Von Sigmund Chabrowski

In Bonn und Moskau bereitet man sich zur Zeit intensiv auf die neuen deutschsowjetischen Handelsvertragsverhandlungen vor; sie sollen schon in wenigen Wochen in Bonn beginnen. Denn Ende des Jahres läuft das am 25. April 1958 unterzeichnete Dreijahresabkommen über den Waren- und Zahlungsverkehr aus, und einen vertragslosen Zustand möchte man wohl beiderseits vermeiden

Diesmal können die Unterhändler aus Bonn und Moskau auf konkrete Erfahrungen zurückgreifen. Das ist gewiß ein Vorteil, aber leider werden die mit dem ersten Abkommen dieser Art gemachten Erfahrungen in Bonn und Moskau höchst unterschiedlich gewertet.

Gegenüber den vertragslosen Jahren 1955 bis 1957 hat sich nach sowjetischer Version der deutsch-sowjetische Handel ungefähr auf das 2,4-fache erhöht. Das hat erst kürzlich der stellvertretende Ministerpräsident der UdSSR, A. J. Mikojan, in einem deutschen Zeitungsartikel mit unverhohlenem Stolz und größter Befriedigung kundgetan. Wurden 1955 bis 1957 zwischen der UdSSR und der Bundesrepublik Waren im Wert von 1,2 Milliarden DM umgesetzt, so schreibt Mikoian, erhöhte sich das Austauschvolumen in den Jahren der Wirkungsdauer des langfristigen Abkommens (1958 bis 1960) auf rund 3 Mrd. DM. Es sollte nicht überraschen, wenn die Sowjets bei den Bonner Verhandlungen diese Rechnung präsentieren und sie für eine beträchtliche Erhöhung des vertraglichen Austauschvolumens ins Feld führen werden. Schon ist von sowjetischen Wünschen zu hören, das Vertragsvolumen für die nächsten 3 Jahre zu vervierfachen.
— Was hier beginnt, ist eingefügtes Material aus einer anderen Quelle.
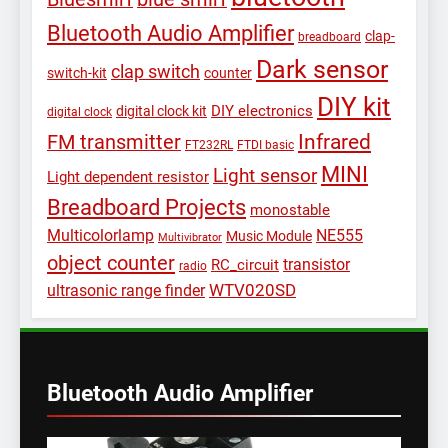
Bluetooth Audio Amplifier
clap-
breadboard
Dark sensor
clap switch
switch-kit
counter
DIY kit
DIY electronics
digital clock kit
digital clock
Infrared
FM transmitter
FT232RL
FTDI basic
MINI
Light sensor
Light dependent resistor
Breadboard Projects
monostable
Multicolorlamp
NE555
Music Module
Multivibrator
object counter
transistor
RC_circuit
radio
WTV020SD
ultrasonic range finder
Bluetooth Audio Amplifier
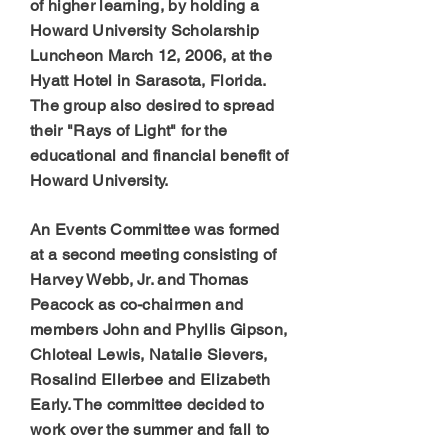
of higher learning, by holding a
Howard University Scholarship
Luncheon March 12, 2006, at the
Hyatt Hotel in Sarasota, Florida.
The group also desired to spread
their "Rays of Light" for the
educational and financial benefit of
Howard University.
An Events Committee was formed
at a second meeting consisting of
Harvey Webb, Jr. and Thomas
Peacock as co-chairmen and
members John and Phyllis Gipson,
Chloteal Lewis, Natalie Sievers,
Rosalind Ellerbee and Elizabeth
Early. The committee decided to
work over the summer and fall to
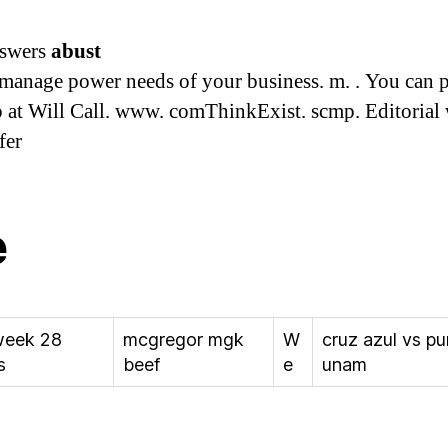
nswers
abust
 manage power needs of your business. m. . You can 
 at Will Call. www. comThinkExist. scmp. Editorial 
fer
e
eek 28
mcgregor mgk
W
cruz azul vs p
s
beef
e
unam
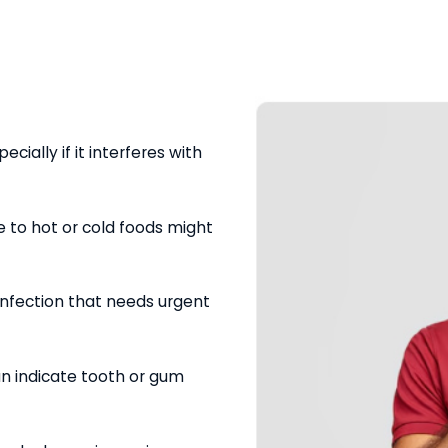
ecially if it interferes with
e to hot or cold foods might
 infection that needs urgent
can indicate tooth or gum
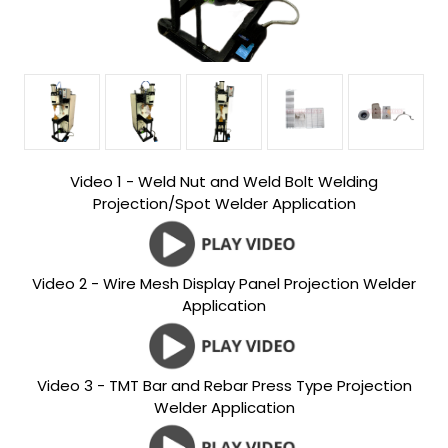
Video 1 - Weld Nut and Weld Bolt Welding
Projection/Spot Welder Application
Video 2 - Wire Mesh Display Panel Projection Welder
Application
Video 3 - TMT Bar and Rebar Press Type Projection
Welder Application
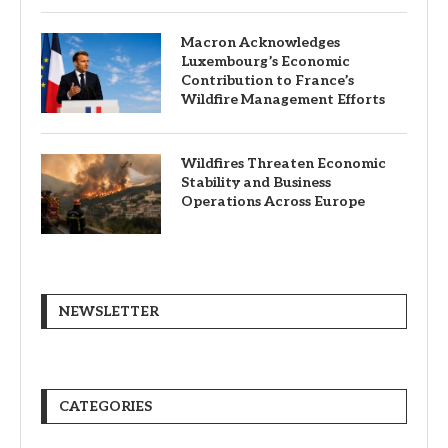
Macron Acknowledges
Luxembourg’s Economic
Contribution to France’s
Wildfire Management Efforts
Wildfires Threaten Economic
Stability and Business
Operations Across Europe
NEWSLETTER
CATEGORIES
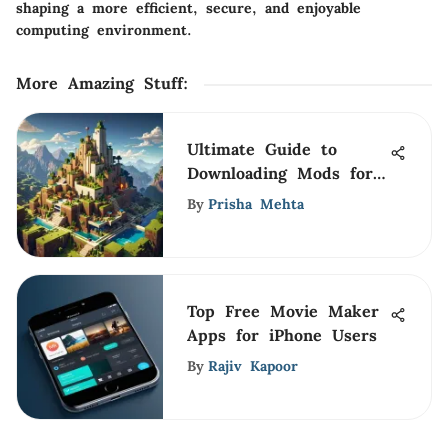
shaping a more efficient, secure, and enjoyable
computing environment.
More Amazing Stuff
:
Ultimate Guide to
Downloading Mods for
MCPE
By
Prisha Mehta
Top Free Movie Maker
Apps for iPhone Users
By
Rajiv Kapoor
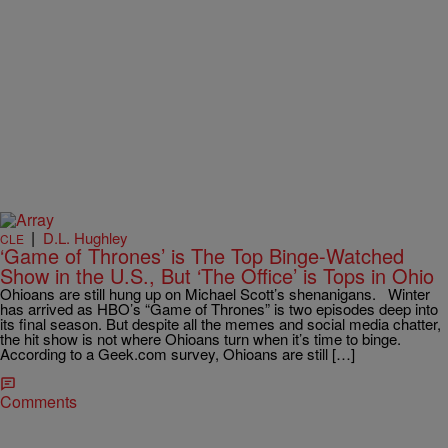
|
D.L. Hughley
CLE
‘Game of Thrones’ is The Top Binge-Watched
Show in the U.S., But ‘The Office’ is Tops in Ohio
Ohioans are still hung up on Michael Scott’s shenanigans. Winter
has arrived as HBO’s “Game of Thrones” is two episodes deep into
its final season. But despite all the memes and social media chatter,
the hit show is not where Ohioans turn when it’s time to binge.
According to a Geek.com survey, Ohioans are still […]
Comments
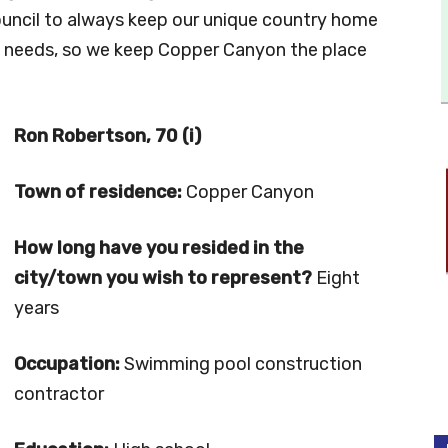
ouncil to always keep our unique country home
’s needs, so we keep Copper Canyon the place
Ron Robertson, 70 (i)
Town of residence:
Copper Canyon
How long have you resided in the
city/town you wish to represent?
Eight
years
Occupation:
Swimming pool construction
contractor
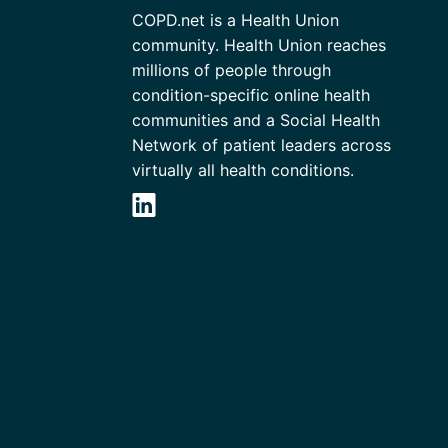
COPD.net is a Health Union
community. Health Union reaches
millions of people through
condition-specific online health
communities and a Social Health
Network of patient leaders across
virtually all health conditions.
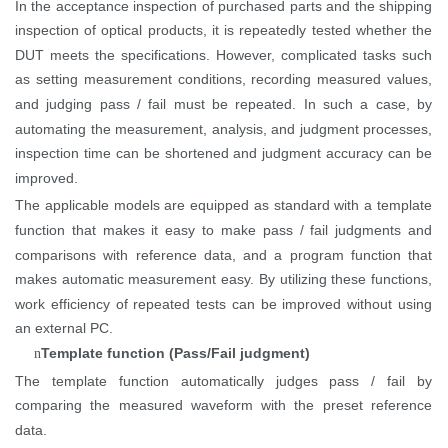
In the acceptance inspection of purchased parts and the shipping
inspection of optical products, it is repeatedly tested whether the
DUT meets the specifications. However, complicated tasks such
as setting measurement conditions, recording measured values,
and judging pass / fail must be repeated. In such a case, by
automating the measurement, analysis, and judgment processes,
inspection time can be
shortened
and judgment accuracy can be
improved.
The applicable models are equipped as standard with a template
function that makes it easy to make pass / fail judgments and
comparisons with reference data, and a program function that
makes automatic measurement easy. By utilizing these functions,
work efficiency of repeated tests can be improved without using
an external PC.
Template function (Pass/Fail judgment)
n
The template function automatically judges pass / fail by
comparing the measured waveform with the preset reference
data.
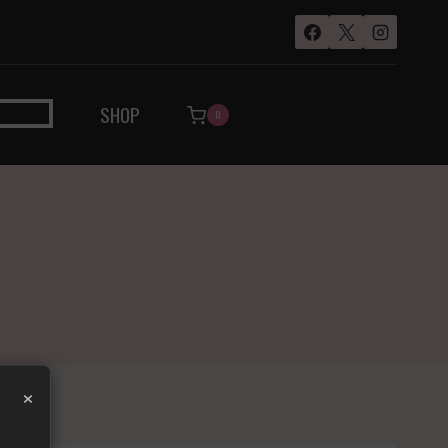
SHOP
0
×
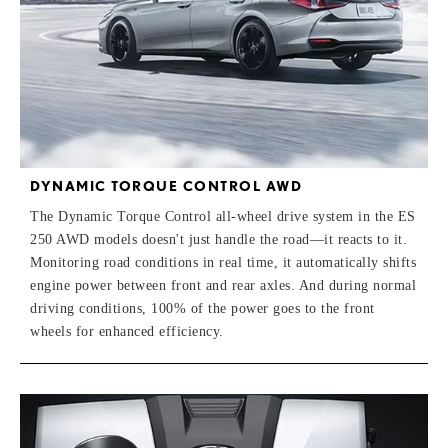
DYNAMIC TORQUE CONTROL AWD
The Dynamic Torque Control all-wheel drive system in the ES
250 AWD models doesn't just handle the road—it reacts to it.
Monitoring road conditions in real time, it automatically shifts
engine power between front and rear axles. And during normal
driving conditions, 100% of the power goes to the front
wheels for enhanced efficiency.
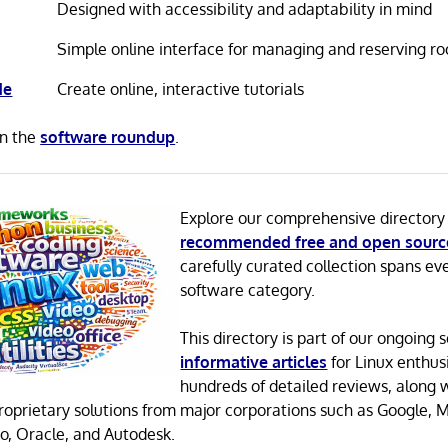
Designed with accessibility and adaptability in mind
Simple online interface for managing and reserving r
de
Create online, interactive tutorials
in the
software roundup
.
Explore our comprehensive directory
recommended free and open sourc
carefully curated collection spans ev
software category.
This directory is part of our ongoing s
informative articles
for Linux enthusi
hundreds of detailed reviews, along 
proprietary solutions from major corporations such as Google, M
o, Oracle, and Autodesk.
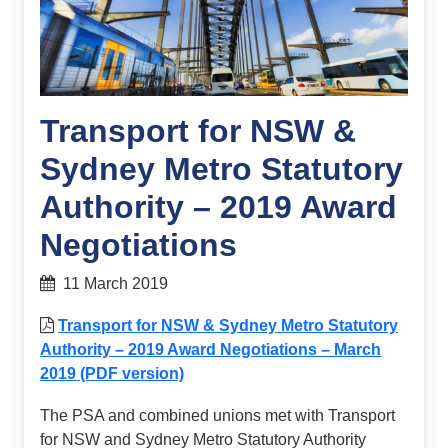
Transport for NSW &
Sydney Metro Statutory
Authority – 2019 Award
Negotiations
11 March 2019
Transport for NSW & Sydney Metro Statutory
Authority – 2019 Award Negotiations – March
2019 (PDF version)
The PSA and combined unions met with Transport
for NSW and Sydney Metro Statutory Authority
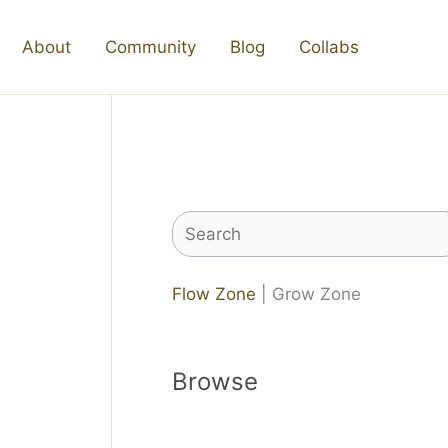
About
Community
Blog
Collabs
Search
Flow Zone
| Grow Zone
Browse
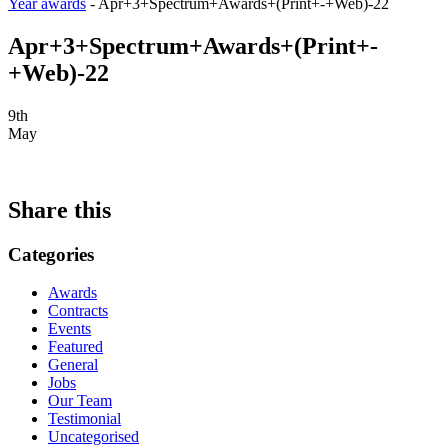
Year awards
-
Apr+3+Spectrum+Awards+(Print+-+Web)-22
Apr+3+Spectrum+Awards+(Print+-
+Web)-22
9th
May
Share this
Categories
Awards
Contracts
Events
Featured
General
Jobs
Our Team
Testimonial
Uncategorised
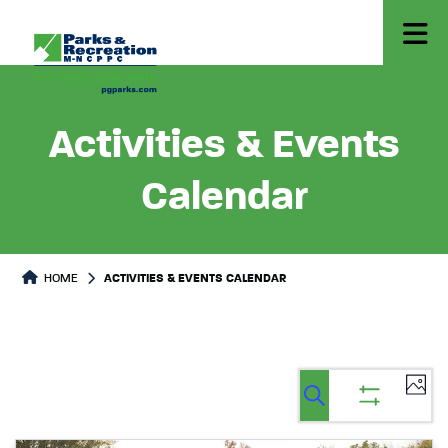
Activities & Events
Calendar
HOME
ACTIVITIES & EVENTS CALENDAR
Ev
Events
Events
List
Select
Vi
Search
Show
Search
date.
filters
Na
Nach der deutschen Statistik nach Einkaufs- und Käuferländern, die also lediglich den Direkt-, nicht aber den Transitverkehr über Drittländer erfaßt, belief sich die deutsche Einfuhr in dem Zeitraum von Januar 1958 bis Mai 1960 auf 829,6 Mill. DM, die entsprechende Ausfuhr auf 860,5 Mill. DM. Insgesamt errechnet sich also nur ein Austauschvolumen (in beiden Richtungen) von 1,69 Mrd. DM – nicht aber ein solches von 3 Mrd. DM. Etwas günstiger sieht freilich das Bild aus, wenn man den Handel über Drittländer berücksichtigt, der von den Sowjets nach wie vor sehr gepflegt wird. Dann ergibt sich in dem Berichtszeitraum für die Bundesrepublik eine Einfuhr sowjetischer Waren von 1,04 Mrd. DM und eine deutsche Ausfuhr von 922 Mill. DM. Das gesamte Austauschvolumen erhöht sich also auf annähernd 2 Mrd. DM. Aber selbst dann bleibt man von dem Vertragsziel, das sich jedoch auf Direktlieferungen und -bezüge bezieht, noch ziemlich weit entfernt.

Welchen Sinn es haben kann, die Wertkontingente für den nächsten Vertragszeitraum zu vervierfachen, bleibt angesichts dieser Entwicklung einigermaßen unerfindlich. Dabei bestünde durchaus eine Chance, den deutsch-sowjetischen Handel nennenswert aufzustocken, dann nämlich, wenn die Sowjets von ihrem strengen Bilaterismus abgingen. Aber daran ist nicht zu denken.

Von Barzahlungen wollen die Russen nichts wissen. Darauf von den Österreichern angesprochen, drehte Chruschtschow vor der österreichischen Bundeshandelskammer seine leeren Rocktaschen um und gab damit zu verstehen, daß er weder über harte Dollar noch Pfunde verfüge. Also soll es weiterhin bei dem primitiven Waregegen-Ware-Tausch bleiben. An eine Abdeckung eventueller deutscher Aktivsalden mit harter Währung oder etwa mit Gold ist nicht zu denken.